[Task to complete] Please copy exactly the lines from the first in the records through the line that contains "## Controleer de", but not the pictures.

Rendered images with source text
★ ★ ★ ★

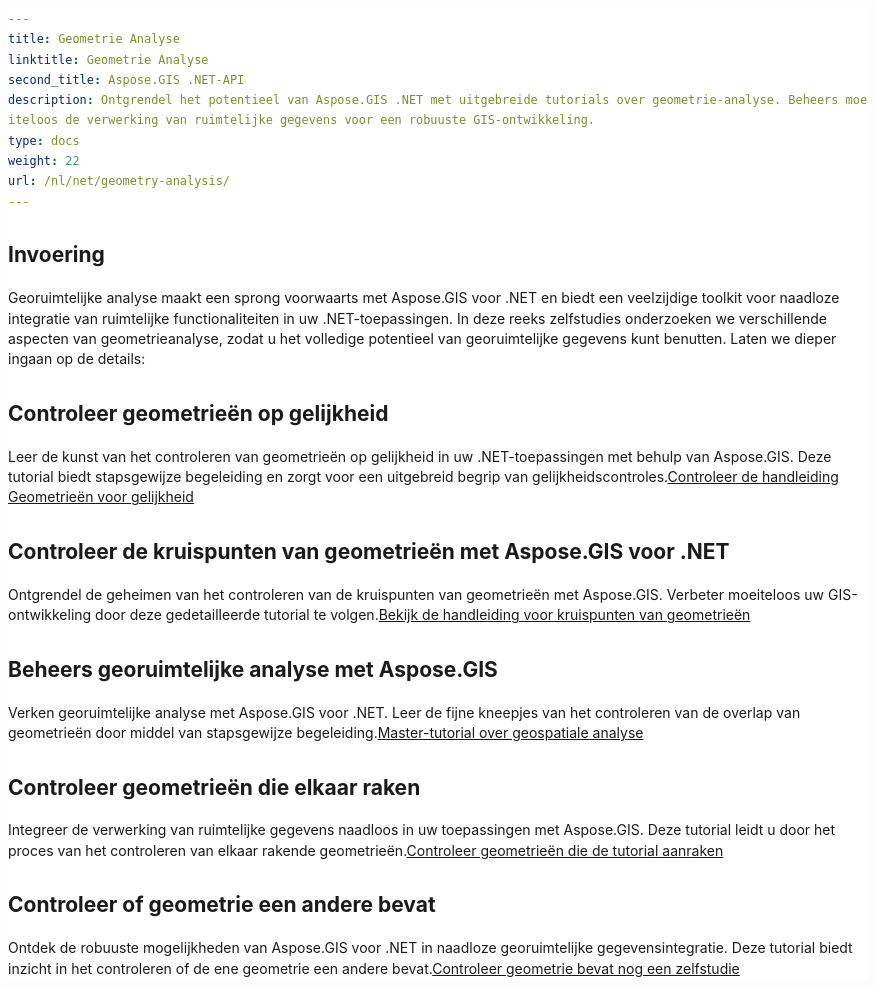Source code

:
 ```yaml
---
title: Geometrie Analyse
linktitle: Geometrie Analyse
second_title: Aspose.GIS .NET-API
description: Ontgrendel het potentieel van Aspose.GIS .NET met uitgebreide tutorials over geometrie-analyse. Beheers moeiteloos de verwerking van ruimtelijke gegevens voor een robuuste GIS-ontwikkeling.
type: docs
weight: 22
url: /nl/net/geometry-analysis/
---
```

## Invoering

Georuimtelijke analyse maakt een sprong voorwaarts met Aspose.GIS voor .NET en biedt een veelzijdige toolkit voor naadloze integratie van ruimtelijke functionaliteiten in uw .NET-toepassingen. In deze reeks zelfstudies onderzoeken we verschillende aspecten van geometrieanalyse, zodat u het volledige potentieel van georuimtelijke gegevens kunt benutten. Laten we dieper ingaan op de details:

## Controleer geometrieën op gelijkheid
Leer de kunst van het controleren van geometrieën op gelijkheid in uw .NET-toepassingen met behulp van Aspose.GIS. Deze tutorial biedt stapsgewijze begeleiding en zorgt voor een uitgebreid begrip van gelijkheidscontroles.[Controleer de handleiding Geometrieën voor gelijkheid](./check-geometries-for-equality/)

## Controleer de kruispunten van geometrieën met Aspose.GIS voor .NET
 Ontgrendel de geheimen van het controleren van de kruispunten van geometrieën met Aspose.GIS. Verbeter moeiteloos uw GIS-ontwikkeling door deze gedetailleerde tutorial te volgen.[Bekijk de handleiding voor kruispunten van geometrieën](./check-geometries-intersection/)

## Beheers georuimtelijke analyse met Aspose.GIS
 Verken georuimtelijke analyse met Aspose.GIS voor .NET. Leer de fijne kneepjes van het controleren van de overlap van geometrieën door middel van stapsgewijze begeleiding.[Master-tutorial over geospatiale analyse](./check-geometries-overlap/)

## Controleer geometrieën die elkaar raken
 Integreer de verwerking van ruimtelijke gegevens naadloos in uw toepassingen met Aspose.GIS. Deze tutorial leidt u door het proces van het controleren van elkaar rakende geometrieën.[Controleer geometrieën die de tutorial aanraken](./check-geometries-touching/)

## Controleer of geometrie een andere bevat
Ontdek de robuuste mogelijkheden van Aspose.GIS voor .NET in naadloze georuimtelijke gegevensintegratie. Deze tutorial biedt inzicht in het controleren of de ene geometrie een andere bevat.[Controleer geometrie bevat nog een zelfstudie](./check-geometry-contains-another/)
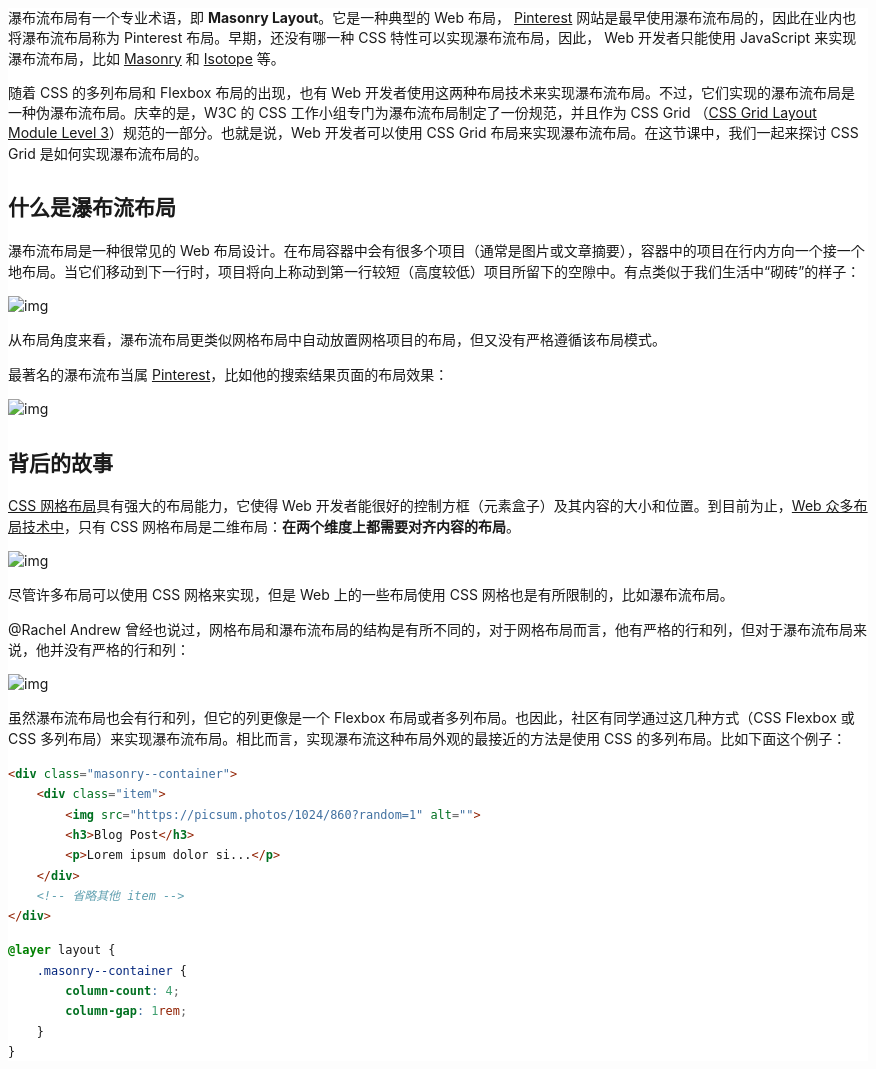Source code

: ﻿瀑布流布局有一个专业术语，即 **Masonry Layout**。它是一种典型的 Web 布局， [Pinterest](https://www.pinterest.co.uk/) 网站是最早使用瀑布流布局的，因此在业内也将瀑布流布局称为 Pinterest 布局。早期，还没有哪一种 CSS 特性可以实现瀑布流布局，因此， Web 开发者只能使用 JavaScript 来实现瀑布流布局，比如 [Masonry](https://masonry.desandro.com/index.html) 和 [Isotope](https://isotope.metafizzy.co/index.html) 等。

随着 CSS 的多列布局和 Flexbox 布局的出现，也有 Web 开发者使用这两种布局技术来实现瀑布流布局。不过，它们实现的瀑布流布局是一种伪瀑布流布局。庆幸的是，W3C 的 CSS 工作小组专门为瀑布流布局制定了一份规范，并且作为 CSS Grid （[CSS Grid Layout Module Level 3](https://drafts.csswg.org/css-grid-3/)）规范的一部分。也就是说，Web 开发者可以使用 CSS Grid 布局来实现瀑布流布局。在这节课中，我们一起来探讨 CSS Grid 是如何实现瀑布流布局的。

## 什么是瀑布流布局

瀑布流布局是一种很常见的 Web 布局设计。在布局容器中会有很多个项目（通常是图片或文章摘要），容器中的项目在行内方向一个接一个地布局。当它们移动到下一行时，项目将向上称动到第一行较短（高度较低）项目所留下的空隙中。有点类似于我们生活中“砌砖”的样子：

![img](https://p3-juejin.byteimg.com/tos-cn-i-k3u1fbpfcp/9396aa9b3b1e455dbd53f0ab4986133e~tplv-k3u1fbpfcp-zoom-1.image)

从布局角度来看，瀑布流布局更类似网格布局中自动放置网格项目的布局，但又没有严格遵循该布局模式。

最著名的瀑布流布当属 [Pinterest](https://www.pinterest.co.uk/)，比如他的搜索结果页面的布局效果：

![img](https://p3-juejin.byteimg.com/tos-cn-i-k3u1fbpfcp/1551afad198948aa9607dcbdb01f8540~tplv-k3u1fbpfcp-zoom-1.image)

## 背后的故事

[CSS 网格布局](https://juejin.cn/book/7161370789680250917/section/7161372229123440648)具有强大的布局能力，它使得 Web 开发者能很好的控制方框（元素盒子）及其内容的大小和位置。到目前为止，[Web 众多布局技术中](https://s.juejin.cn/ds/iJeW5aqF/)，只有 CSS 网格布局是二维布局：**在两个维度上都需要对齐内容的布局**。

![img](https://p3-juejin.byteimg.com/tos-cn-i-k3u1fbpfcp/25cd65b6096c495a9209377601a5ff8a~tplv-k3u1fbpfcp-zoom-1.image)

尽管许多布局可以使用 CSS 网格来实现，但是 Web 上的一些布局使用 CSS 网格也是有所限制的，比如瀑布流布局。

@Rachel Andrew 曾经也说过，网格布局和瀑布流布局的结构是有所不同的，对于网格布局而言，他有严格的行和列，但对于瀑布流布局来说，他并没有严格的行和列：

![img](https://p3-juejin.byteimg.com/tos-cn-i-k3u1fbpfcp/04410cca443543c78ee402fea39e5346~tplv-k3u1fbpfcp-zoom-1.image)

虽然瀑布流布局也会有行和列，但它的列更像是一个 Flexbox 布局或者多列布局。也因此，社区有同学通过这几种方式（CSS Flexbox 或 CSS 多列布局）来实现瀑布流布局。相比而言，实现瀑布流这种布局外观的最接近的方法是使用 CSS 的多列布局。比如下面这个例子：

```HTML
<div class="masonry--container">
    <div class="item">
        <img src="https://picsum.photos/1024/860?random=1" alt="">
        <h3>Blog Post</h3>
        <p>Lorem ipsum dolor si...</p>
    </div>
    <!-- 省略其他 item -->
</div>
```

```CSS
@layer layout {
    .masonry--container {
        column-count: 4;
        column-gap: 1rem;
    }
}
```
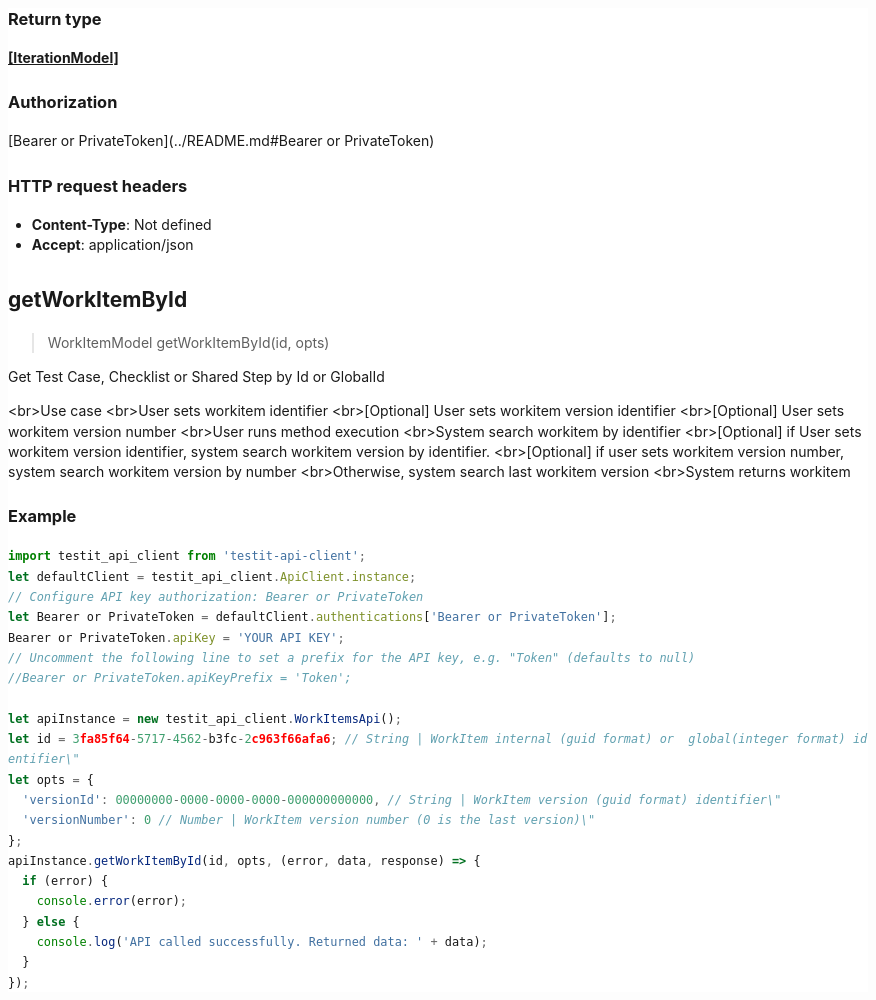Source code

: ### Return type

[**[IterationModel]**](IterationModel.md)

### Authorization

[Bearer or PrivateToken](../README.md#Bearer or PrivateToken)

### HTTP request headers

- **Content-Type**: Not defined
- **Accept**: application/json


## getWorkItemById

> WorkItemModel getWorkItemById(id, opts)

Get Test Case, Checklist or Shared Step by Id or GlobalId

&lt;br&gt;Use case  &lt;br&gt;User sets workitem identifier  &lt;br&gt;[Optional] User sets workitem version identifier  &lt;br&gt;[Optional] User sets workitem version number  &lt;br&gt;User runs method execution  &lt;br&gt;System search workitem by identifier  &lt;br&gt;[Optional] if User sets workitem version identifier, system search workitem version by identifier.  &lt;br&gt;[Optional] if user sets workitem version number, system search workitem version by number  &lt;br&gt;Otherwise, system search last workitem version  &lt;br&gt;System returns workitem 

### Example

```javascript
import testit_api_client from 'testit-api-client';
let defaultClient = testit_api_client.ApiClient.instance;
// Configure API key authorization: Bearer or PrivateToken
let Bearer or PrivateToken = defaultClient.authentications['Bearer or PrivateToken'];
Bearer or PrivateToken.apiKey = 'YOUR API KEY';
// Uncomment the following line to set a prefix for the API key, e.g. "Token" (defaults to null)
//Bearer or PrivateToken.apiKeyPrefix = 'Token';

let apiInstance = new testit_api_client.WorkItemsApi();
let id = 3fa85f64-5717-4562-b3fc-2c963f66afa6; // String | WorkItem internal (guid format) or  global(integer format) identifier\"
let opts = {
  'versionId': 00000000-0000-0000-0000-000000000000, // String | WorkItem version (guid format) identifier\"
  'versionNumber': 0 // Number | WorkItem version number (0 is the last version)\"
};
apiInstance.getWorkItemById(id, opts, (error, data, response) => {
  if (error) {
    console.error(error);
  } else {
    console.log('API called successfully. Returned data: ' + data);
  }
});
```
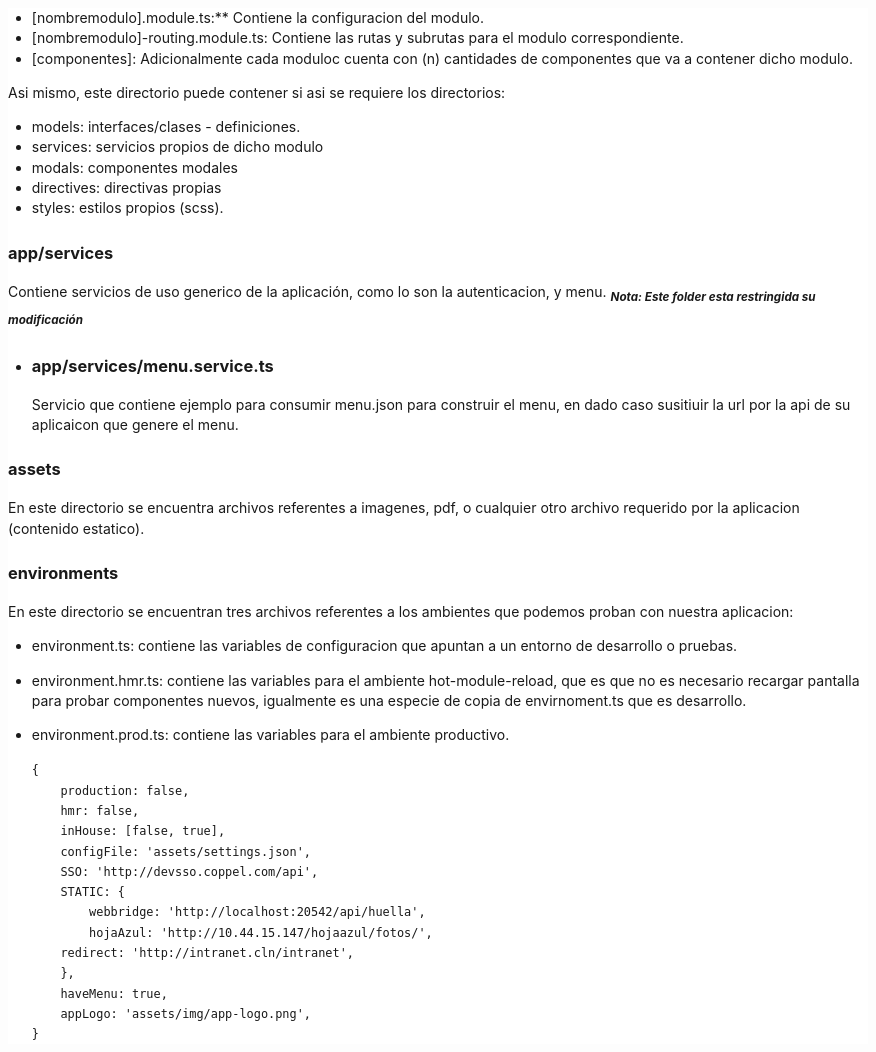- [nombremodulo].module.ts:\*\* Contiene la configuracion del modulo.
- [nombremodulo]-routing.module.ts: Contiene las rutas y subrutas para el modulo correspondiente.
- [componentes]: Adicionalmente cada moduloc cuenta con (n) cantidades de componentes que va a contener dicho modulo.

Asi mismo, este directorio puede contener si asi se requiere
los directorios:

- models: interfaces/clases - definiciones.
- services: servicios propios de dicho modulo
- modals: componentes modales
- directives: directivas propias
- styles: estilos propios (scss).

### app/services

Contiene servicios de uso generico de la aplicación, como lo son la autenticacion, y menu.
**_<sub>Nota: Este folder esta restringida su modificación<sub>_**

- ### app/services/menu.service.ts
  Servicio que contiene ejemplo para consumir menu.json para construir el menu, en dado caso susitiuir la url por la api de su aplicaicon que genere el menu.

### assets

En este directorio se encuentra archivos referentes a imagenes, pdf, o cualquier otro archivo requerido por la aplicacion (contenido estatico).

### environments

En este directorio se encuentran tres archivos referentes a los ambientes que podemos proban con nuestra aplicacion:

- environment.ts: contiene las variables de configuracion que apuntan a un entorno de desarrollo o pruebas.

- environment.hmr.ts: contiene las variables para el ambiente hot-module-reload, que es que no es necesario recargar pantalla para probar componentes nuevos, igualmente es una especie de copia de envirnoment.ts que es desarrollo.

- environment.prod.ts: contiene las variables para el ambiente productivo.

      {
          production: false,
          hmr: false,
          inHouse: [false, true],
          configFile: 'assets/settings.json',
          SSO: 'http://devsso.coppel.com/api',
          STATIC: {
              webbridge: 'http://localhost:20542/api/huella',
              hojaAzul: 'http://10.44.15.147/hojaazul/fotos/',
          redirect: 'http://intranet.cln/intranet',
          },
          haveMenu: true,
          appLogo: 'assets/img/app-logo.png',
      }
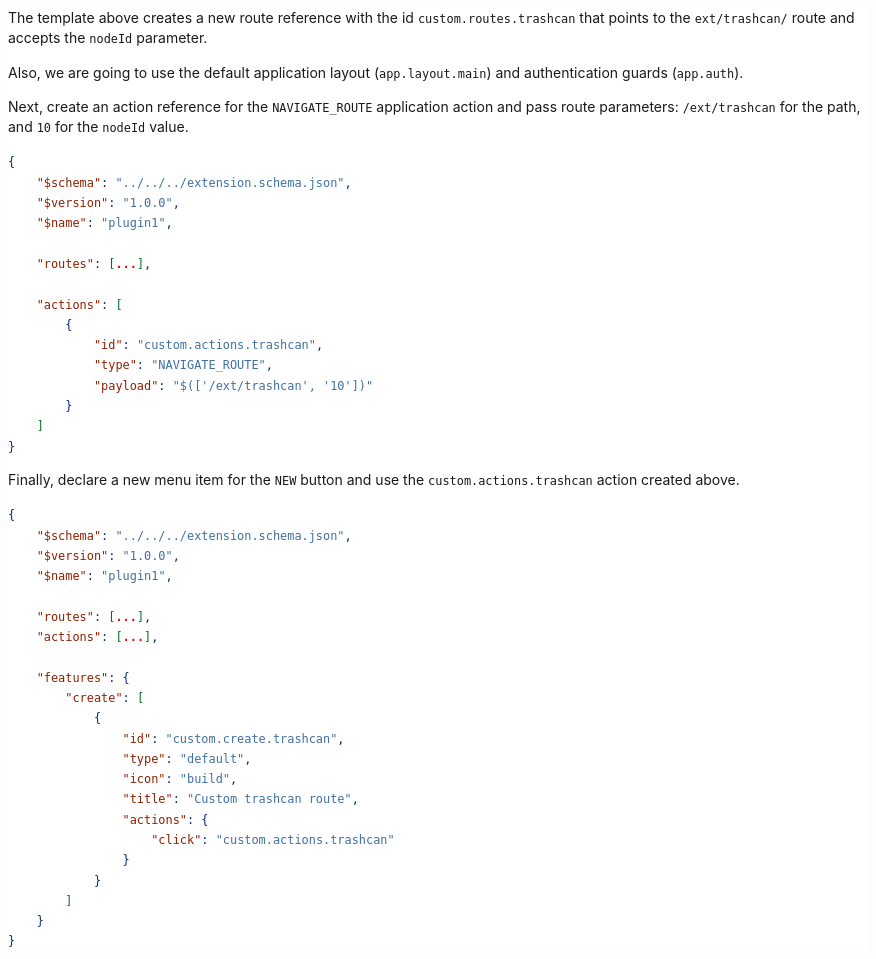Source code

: The template above creates a new route reference with the id `custom.routes.trashcan` that points to the `ext/trashcan/` route and accepts the `nodeId` parameter.

Also, we are going to use the default application layout (`app.layout.main`)
and authentication guards (`app.auth`).

Next, create an action reference for the `NAVIGATE_ROUTE` application action
and pass route parameters: `/ext/trashcan` for the path, and `10` for the `nodeId` value.

```json
{
    "$schema": "../../../extension.schema.json",
    "$version": "1.0.0",
    "$name": "plugin1",

    "routes": [...],

    "actions": [
        {
            "id": "custom.actions.trashcan",
            "type": "NAVIGATE_ROUTE",
            "payload": "$(['/ext/trashcan', '10'])"
        }
    ]
}
```

Finally, declare a new menu item for the `NEW` button and use the `custom.actions.trashcan` action created above.

```json
{
    "$schema": "../../../extension.schema.json",
    "$version": "1.0.0",
    "$name": "plugin1",

    "routes": [...],
    "actions": [...],

    "features": {
        "create": [
            {
                "id": "custom.create.trashcan",
                "type": "default",
                "icon": "build",
                "title": "Custom trashcan route",
                "actions": {
                    "click": "custom.actions.trashcan"
                }
            }
        ]
    }
}
```
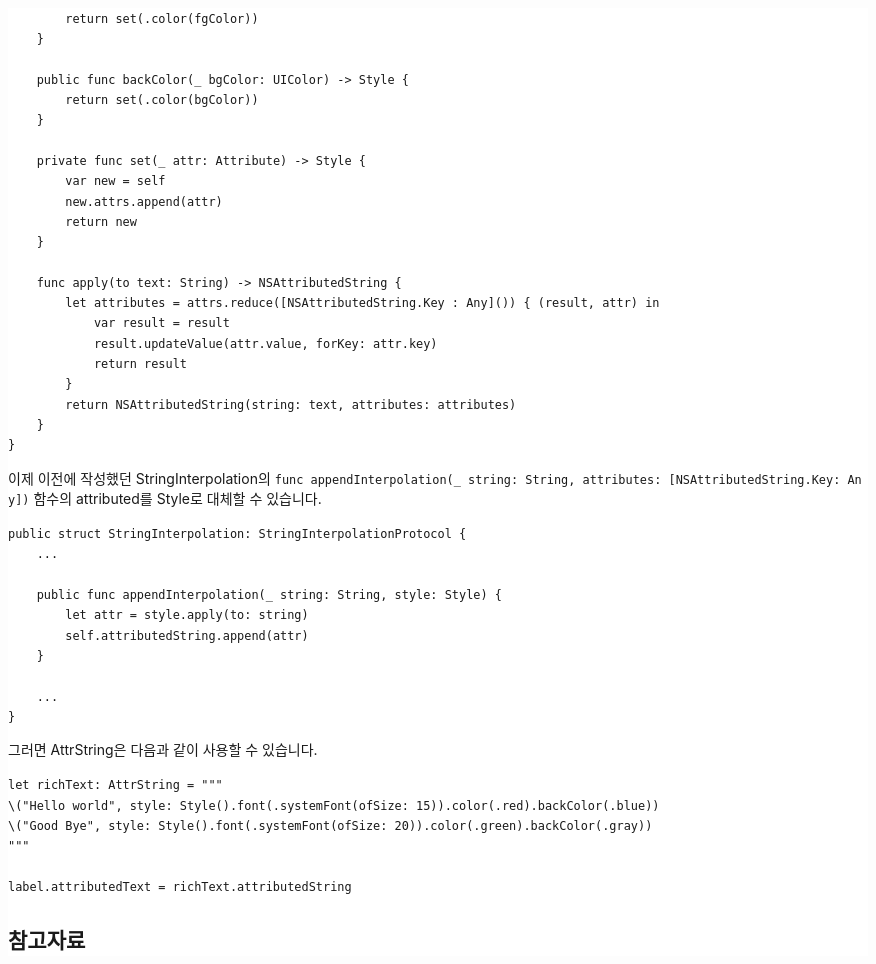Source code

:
 ```
        return set(.color(fgColor))
    }
    
    public func backColor(_ bgColor: UIColor) -> Style {
        return set(.color(bgColor))
    }
    
    private func set(_ attr: Attribute) -> Style {
        var new = self
        new.attrs.append(attr)
        return new
    }
    
    func apply(to text: String) -> NSAttributedString {
        let attributes = attrs.reduce([NSAttributedString.Key : Any]()) { (result, attr) in
            var result = result
            result.updateValue(attr.value, forKey: attr.key)
            return result
        }
        return NSAttributedString(string: text, attributes: attributes)
    }
}
```

이제 이전에 작성했던 StringInterpolation의 `func appendInterpolation(_ string: String, attributes: [NSAttributedString.Key: Any])` 함수의 attributed를 Style로 대체할 수 있습니다.

```
public struct StringInterpolation: StringInterpolationProtocol {
    ...

    public func appendInterpolation(_ string: String, style: Style) {
        let attr = style.apply(to: string)
        self.attributedString.append(attr)
    }

    ...
}
```

그러면 AttrString은 다음과 같이 사용할 수 있습니다.

```
let richText: AttrString = """
\("Hello world", style: Style().font(.systemFont(ofSize: 15)).color(.red).backColor(.blue))
\("Good Bye", style: Style().font(.systemFont(ofSize: 20)).color(.green).backColor(.gray))
"""

label.attributedText = richText.attributedString
```

## 참고자료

★ ★ ★ ★

[Completed task]
Source code

:
 ```yaml
---
title: Geometrie Analyse
linktitle: Geometrie Analyse
second_title: Aspose.GIS .NET-API
description: Ontgrendel het potentieel van Aspose.GIS .NET met uitgebreide tutorials over geometrie-analyse. Beheers moeiteloos de verwerking van ruimtelijke gegevens voor een robuuste GIS-ontwikkeling.
type: docs
weight: 22
url: /nl/net/geometry-analysis/
---
```

## Invoering

Georuimtelijke analyse maakt een sprong voorwaarts met Aspose.GIS voor .NET en biedt een veelzijdige toolkit voor naadloze integratie van ruimtelijke functionaliteiten in uw .NET-toepassingen. In deze reeks zelfstudies onderzoeken we verschillende aspecten van geometrieanalyse, zodat u het volledige potentieel van georuimtelijke gegevens kunt benutten. Laten we dieper ingaan op de details:

## Controleer geometrieën op gelijkheid
Leer de kunst van het controleren van geometrieën op gelijkheid in uw .NET-toepassingen met behulp van Aspose.GIS. Deze tutorial biedt stapsgewijze begeleiding en zorgt voor een uitgebreid begrip van gelijkheidscontroles.[Controleer de handleiding Geometrieën voor gelijkheid](./check-geometries-for-equality/)

## Controleer de kruispunten van geometrieën met Aspose.GIS voor .NET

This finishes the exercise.